2. I’m terrified of uncertainty – The fact that I can’t completely plan out my future scares me. I know where I would like to live and what I would like to be doing this time next year, but the reality is that I may do something completely opposite. I’m afraid that if I continue down this narrow-minded path, I could miss out on great opportunities.
3. Little things stress me out – Really, this one has gotten out of hand over the past few months. I let the most insignificant things worry me and it affects the rest of my day. Maybe this is a side-effect of graduate school, or maybe it’s because of the people I surround myself with. Maybe it’s a combination of the two… but either way, something has to change.
4. I take advantage of time – This is a biggie, especially when it comes to family. Recently I have fallen short on keeping in touch with family while I am in Greenville. I come up with excuses like “I’m too busy right now” or “I have something more important to do, I’ll talk to them later” instead of making a quick phone call to my parents and/or brother. Recently a family member went through a health scare that terrified all of us. Everything is fine now, but it made me realize that my family won’t be on this earth forever. Neither will my friends, and I need to make sure that I make the most of the time I’m given with them.
5. I compare myself to others on a daily basis – I know this is something that everyone struggles with, and this has become worse for me over the past year. Since I started fashion blogging, I am constantly comparing myself to other bloggers and find myself becoming jealous really quickly.
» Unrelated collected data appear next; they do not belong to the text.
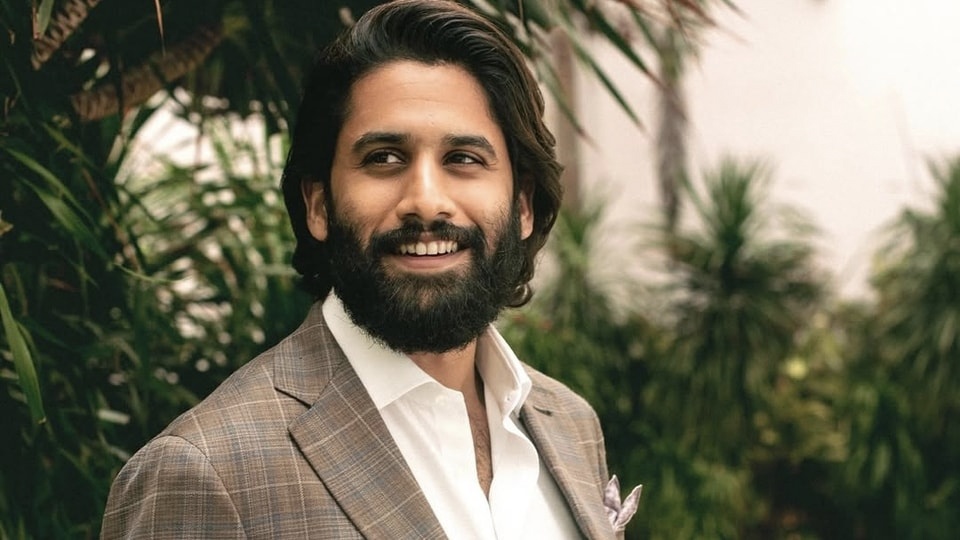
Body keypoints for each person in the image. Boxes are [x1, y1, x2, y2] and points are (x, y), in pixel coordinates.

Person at [101, 1, 625, 538]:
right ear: (319, 205)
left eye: (464, 159)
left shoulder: (570, 425)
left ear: (523, 206)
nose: (426, 201)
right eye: (384, 158)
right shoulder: (203, 473)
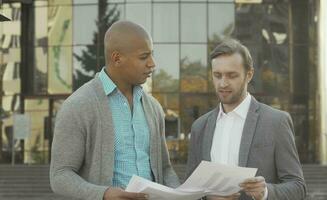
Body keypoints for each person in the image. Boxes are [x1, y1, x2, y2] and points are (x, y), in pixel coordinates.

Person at [50, 20, 180, 200]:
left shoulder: (154, 108)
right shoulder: (78, 106)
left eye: (152, 55)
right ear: (117, 58)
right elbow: (60, 175)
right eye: (144, 57)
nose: (152, 64)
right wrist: (104, 194)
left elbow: (165, 169)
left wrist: (180, 192)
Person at [186, 39, 306, 200]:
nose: (223, 83)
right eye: (217, 75)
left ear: (249, 75)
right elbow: (189, 189)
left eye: (232, 75)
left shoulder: (276, 122)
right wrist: (207, 197)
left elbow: (297, 187)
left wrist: (265, 192)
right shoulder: (199, 126)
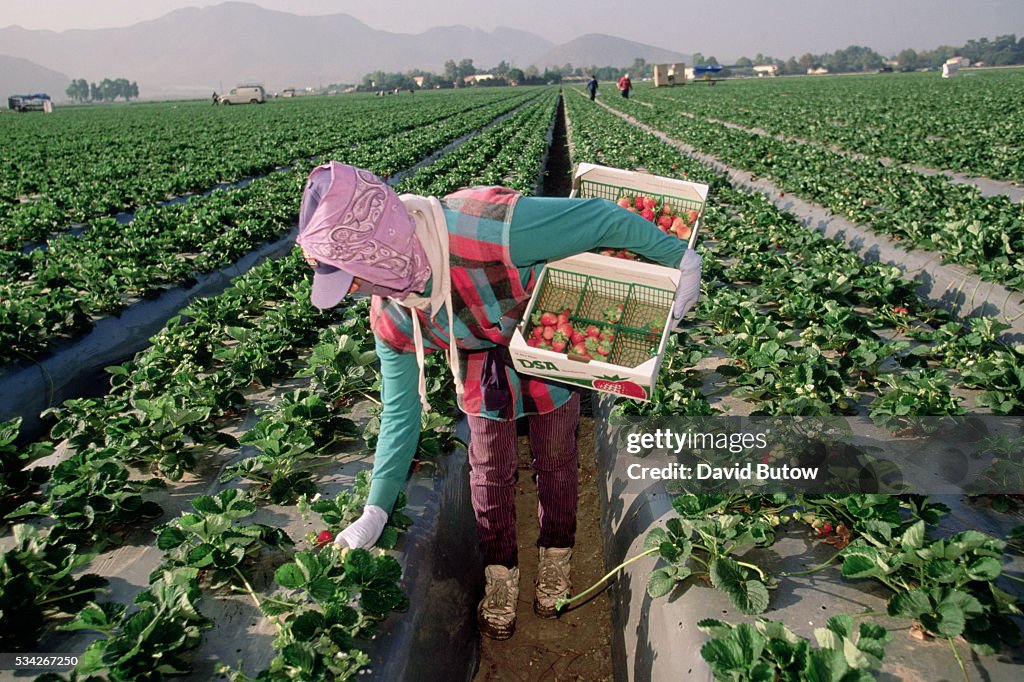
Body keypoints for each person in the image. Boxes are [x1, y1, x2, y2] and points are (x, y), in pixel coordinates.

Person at [296, 162, 701, 640]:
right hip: (479, 362)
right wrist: (375, 510)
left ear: (376, 250)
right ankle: (500, 572)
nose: (355, 291)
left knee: (555, 456)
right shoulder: (396, 314)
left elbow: (603, 217)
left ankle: (556, 556)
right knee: (489, 468)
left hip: (545, 336)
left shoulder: (486, 227)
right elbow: (401, 412)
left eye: (352, 278)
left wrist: (681, 259)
The reality is that there are a lot of women out there who have been in the game for much longer than I have, and I must remember this when I feel envious of someone else.
With that being said, I thought long and hard about things that need to change and compiled a list of reminders to myself for the present and future:
1. Learn to accept constructive criticism. Appreciate the opinions that are helpful and cast aside the ones that are purely hurtful.
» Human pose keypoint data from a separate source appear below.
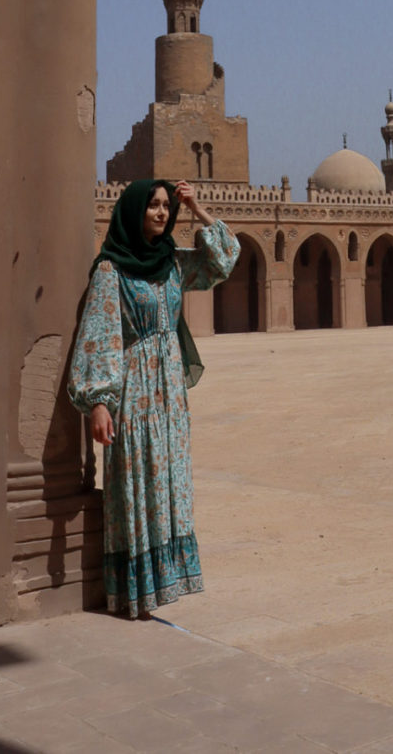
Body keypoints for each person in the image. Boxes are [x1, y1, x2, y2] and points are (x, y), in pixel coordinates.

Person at [68, 177, 238, 617]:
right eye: (153, 206)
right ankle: (134, 591)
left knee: (170, 481)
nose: (162, 213)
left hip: (170, 397)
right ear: (134, 212)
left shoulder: (172, 265)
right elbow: (100, 334)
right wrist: (100, 401)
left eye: (166, 206)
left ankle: (165, 583)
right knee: (137, 479)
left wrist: (197, 209)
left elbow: (223, 260)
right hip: (135, 393)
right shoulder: (111, 270)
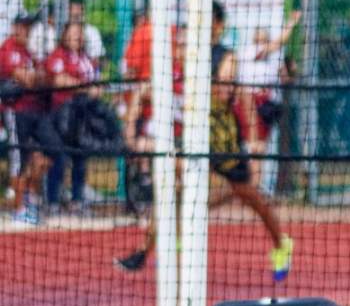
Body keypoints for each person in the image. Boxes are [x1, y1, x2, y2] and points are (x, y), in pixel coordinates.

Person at [116, 43, 295, 281]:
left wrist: (254, 143)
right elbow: (141, 92)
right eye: (225, 77)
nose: (228, 84)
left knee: (251, 198)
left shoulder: (224, 80)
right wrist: (131, 132)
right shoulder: (175, 80)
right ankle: (145, 250)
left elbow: (247, 103)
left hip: (228, 151)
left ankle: (281, 244)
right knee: (172, 189)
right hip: (197, 147)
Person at [2, 13, 60, 226]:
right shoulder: (8, 49)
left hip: (37, 112)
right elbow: (27, 79)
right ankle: (19, 209)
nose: (26, 30)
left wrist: (38, 76)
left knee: (52, 150)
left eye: (28, 27)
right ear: (15, 27)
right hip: (16, 112)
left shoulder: (29, 51)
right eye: (23, 26)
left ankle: (29, 199)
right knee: (19, 160)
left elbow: (45, 78)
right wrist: (36, 77)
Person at [236, 7, 303, 193]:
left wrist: (292, 70)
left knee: (260, 148)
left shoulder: (271, 59)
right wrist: (291, 24)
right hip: (250, 102)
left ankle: (255, 188)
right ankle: (253, 188)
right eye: (260, 37)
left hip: (266, 105)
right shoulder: (249, 52)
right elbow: (278, 43)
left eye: (265, 37)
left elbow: (286, 77)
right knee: (254, 147)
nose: (263, 40)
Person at [44, 21, 99, 211]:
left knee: (80, 157)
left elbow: (94, 80)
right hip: (62, 114)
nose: (77, 36)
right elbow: (59, 80)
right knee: (59, 157)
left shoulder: (85, 58)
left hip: (82, 114)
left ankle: (77, 199)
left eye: (79, 33)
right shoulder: (59, 55)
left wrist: (95, 90)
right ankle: (52, 200)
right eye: (73, 32)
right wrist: (86, 88)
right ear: (65, 35)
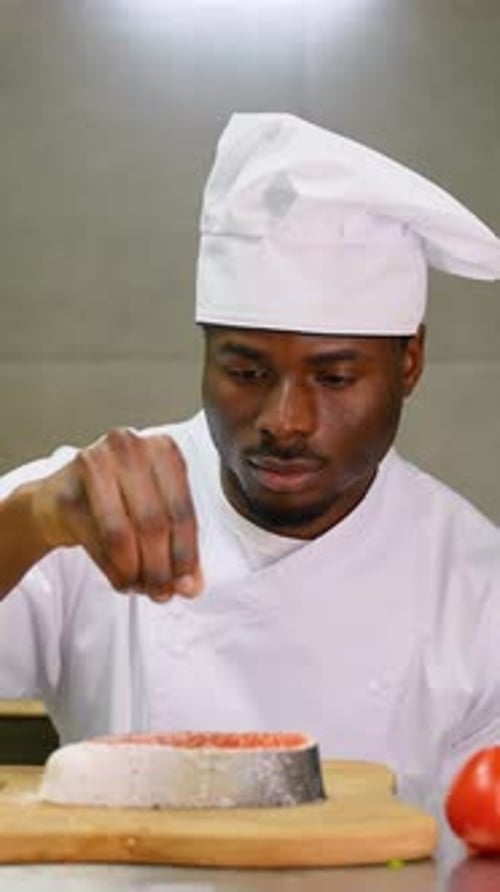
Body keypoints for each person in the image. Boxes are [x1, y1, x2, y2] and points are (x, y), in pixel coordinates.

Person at [0, 113, 499, 811]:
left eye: (333, 377)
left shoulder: (477, 589)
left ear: (408, 361)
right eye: (246, 370)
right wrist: (26, 523)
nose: (283, 421)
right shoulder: (88, 505)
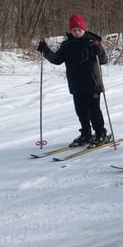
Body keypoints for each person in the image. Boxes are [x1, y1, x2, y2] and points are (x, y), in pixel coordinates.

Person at [37, 14, 110, 147]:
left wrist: (99, 51)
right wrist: (45, 50)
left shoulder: (92, 42)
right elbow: (57, 59)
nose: (77, 33)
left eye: (79, 30)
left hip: (93, 84)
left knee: (94, 111)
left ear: (84, 29)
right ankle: (86, 134)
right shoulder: (67, 45)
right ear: (70, 30)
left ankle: (101, 133)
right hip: (76, 84)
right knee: (81, 111)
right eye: (74, 30)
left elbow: (104, 60)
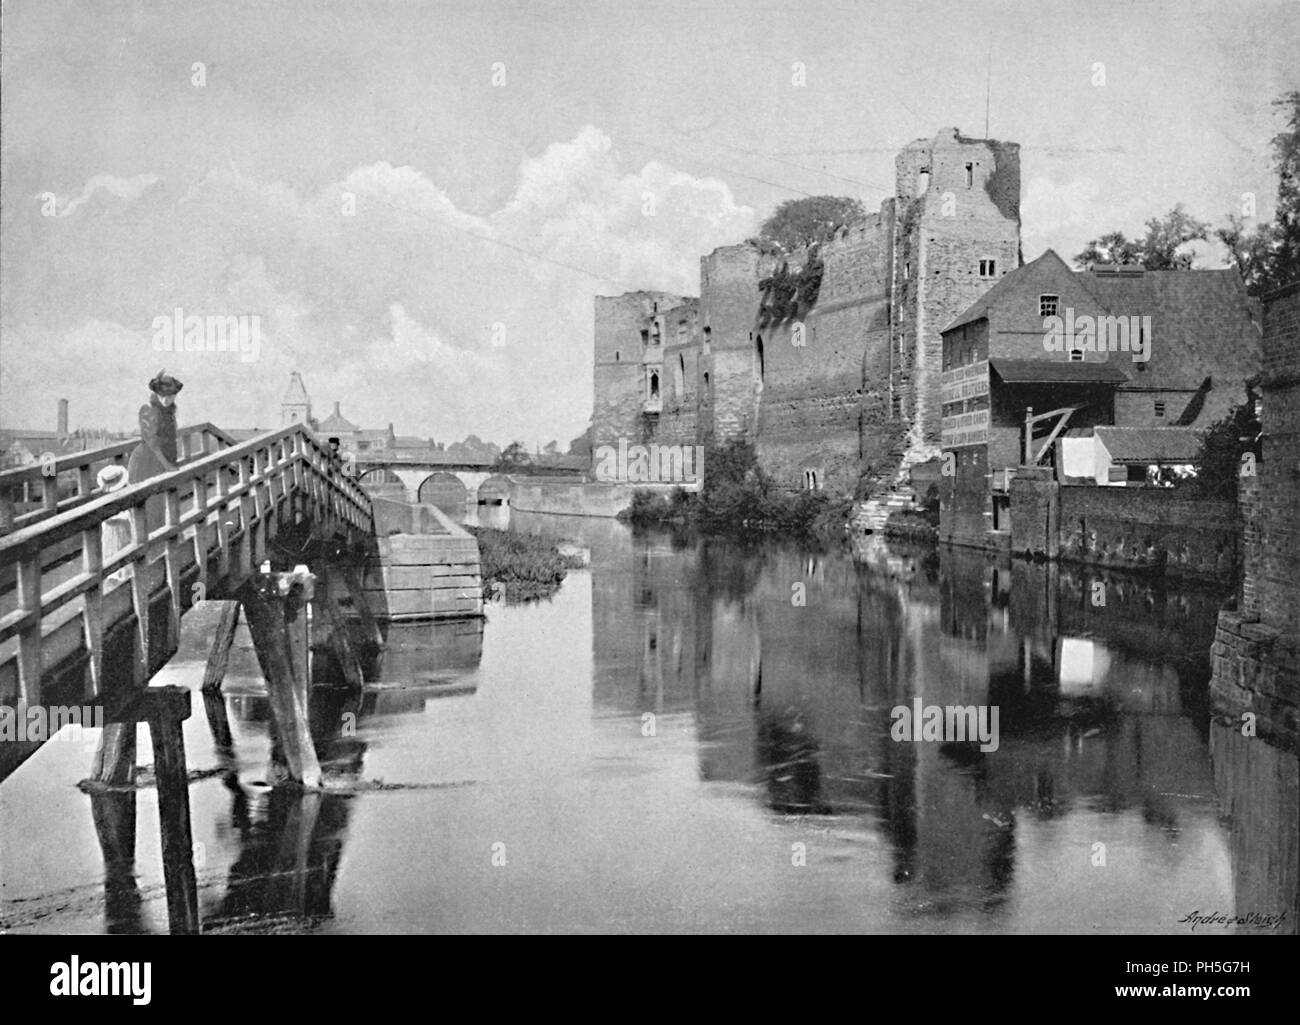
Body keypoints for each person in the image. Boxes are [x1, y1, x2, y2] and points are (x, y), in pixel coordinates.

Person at [126, 370, 183, 536]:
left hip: (162, 461)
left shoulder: (170, 412)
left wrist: (172, 463)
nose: (166, 399)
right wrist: (168, 466)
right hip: (146, 462)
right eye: (162, 395)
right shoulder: (148, 409)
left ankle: (163, 541)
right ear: (156, 394)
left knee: (161, 505)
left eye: (170, 395)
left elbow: (170, 440)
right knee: (150, 506)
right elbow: (153, 443)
2. Don’t be afraid of the unknown! Life is all about taking chances and experiencing new things. I’m 22 years old and have my entire life ahead of me. I need to enjoy doing the things I love now and worry about planning for the rest of my life later.
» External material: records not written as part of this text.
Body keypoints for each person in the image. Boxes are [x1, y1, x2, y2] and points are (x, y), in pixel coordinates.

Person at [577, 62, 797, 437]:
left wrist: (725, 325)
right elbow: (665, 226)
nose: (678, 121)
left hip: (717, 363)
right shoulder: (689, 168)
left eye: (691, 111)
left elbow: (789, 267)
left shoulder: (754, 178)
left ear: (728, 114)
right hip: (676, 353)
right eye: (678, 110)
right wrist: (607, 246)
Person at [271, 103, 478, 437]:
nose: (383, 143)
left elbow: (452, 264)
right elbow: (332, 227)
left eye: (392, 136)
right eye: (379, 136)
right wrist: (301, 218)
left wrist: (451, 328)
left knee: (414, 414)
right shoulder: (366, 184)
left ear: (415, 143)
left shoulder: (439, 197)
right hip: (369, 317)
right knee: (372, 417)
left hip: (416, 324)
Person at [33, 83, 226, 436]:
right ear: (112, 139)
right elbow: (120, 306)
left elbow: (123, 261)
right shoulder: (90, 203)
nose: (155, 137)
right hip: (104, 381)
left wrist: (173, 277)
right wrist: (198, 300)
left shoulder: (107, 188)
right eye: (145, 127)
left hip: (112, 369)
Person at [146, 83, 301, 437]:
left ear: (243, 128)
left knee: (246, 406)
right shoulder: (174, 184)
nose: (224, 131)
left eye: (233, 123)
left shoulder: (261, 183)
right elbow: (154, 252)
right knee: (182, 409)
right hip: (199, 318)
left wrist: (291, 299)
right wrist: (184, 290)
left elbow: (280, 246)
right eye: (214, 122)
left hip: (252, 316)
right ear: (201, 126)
3. Don’t sweat the small stuff, it’s simply not worth the time. I have to accept that some things are completely out of my control and aren’t worth worrying about.
4. Make the most of time with family and friends, even if they are far away. Whether that’s sending a text, making a call, or Facetiming, let the people you love know that you’re thinking about them.
5. Compare myself to myself instead of others. This sounds crazy, but I think it will be hugely beneficial. Instead of comparing myself to other bloggers, I must compare my present accomplishments to what I’ve done in the past. A week from now I should ask myself, “What have I done in the past week to make my blog better? What can I improve? What do I want to accomplish in the next few days? Etc etc etc.” Tracking my goals in this way allows for exponential growth and a stronger sense of appreciation as to how far I’ve come. Let’s be honest, comparing yourself to others will only lead to disappointment and jealousy. Why continue down that path?
Most of all, it’s important to enjoy life and appreciate everything that I have. Nothing is certain in this world, so don’t be afraid to make mistakes, love unconditionally, and face the unknown with open arms.